Write from the Heart: Unveiling the Dear Nan Project

Dear Nan,

It feels like the longest time since I’ve written to you. Two years. That is a long time, though it actually feels more like an eternity. I’ve been wanting to, but I’ve also been reluctant, for fear that I won’t be able to stop. For fear that the tears won’t stop, again. For fear that I’ll only feel sadness and loss. But the conclusion that I’ve come to is that there is so much to catch up on, so many pieces of life to unwrap, and discuss, and remember, and savour. And you know me, writing is my way of processing the internal goings on of this often chaotic brain of mine.

Who am I kidding? Writing to you is really about my need for connection. It’s about feeling like you’re there, listening, laughing, responding in your not-so-wordy way, pondering what on earth I am rambling on about this time, and slowly trying process it, but not too slowly before I’m onto the next question or story.

I can see you now, your face a little bit scrunched up, as you try to think back to whatever moment in time the question I just asked you is relevant to. I can hear you now.

You’d say something like:

Well, I’ve got a shocking memory, Darl, you know that. Hang on and I’ll go and ask Uncle Charlie … I mean Pop ….. argh, Grandpa!

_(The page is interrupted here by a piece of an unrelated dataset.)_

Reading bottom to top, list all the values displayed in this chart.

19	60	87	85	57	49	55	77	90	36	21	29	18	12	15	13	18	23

And I’d giggle at the long list of names you would go through when you were trying to find the right one, to fit the right person. And now it’s hit me. I’m just like that. I’m that person. I’ve made it to the list-all-of-the-people-you-know-before-you-get-to-the-right-name phase of my life. I’ve finally arrived. Here’s me secretly thinking it was ‘just a Nan’ thing, and next minute I’m calling … Poppy…. Leo ….Nass (where on earth didthat come from?!) …argh …Jess (no, Jess is my step-daughter!)… grrrr ….Coco … oh the relief)… to come and get her bone off my front door mat!

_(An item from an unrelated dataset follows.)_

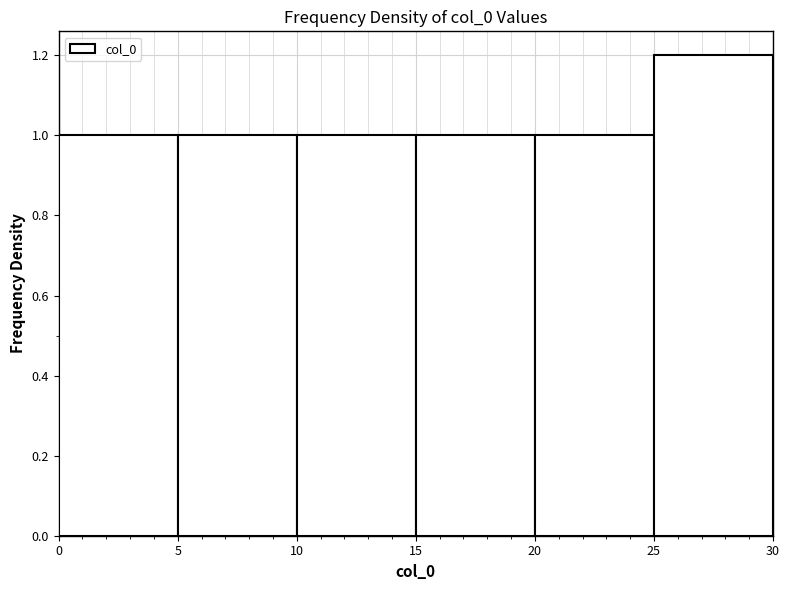

Over which range of the x-axis is the bar tallest?

25 to 30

And you know what I’ve also just realised, as these words flow onto the page? That writing to you IS connecting me to you. I can feel it already, in these few meager lines, and after two years of silence, I’m done with that. So, it’s enough with the sadness! There are 50 years of love, and laughter, and stories, and conversations, to remember, and write about, and enjoy, and that’s exactly what I’m going to do. I’m going to write to you again.

Oh, Nan, it feels like I’m coming home.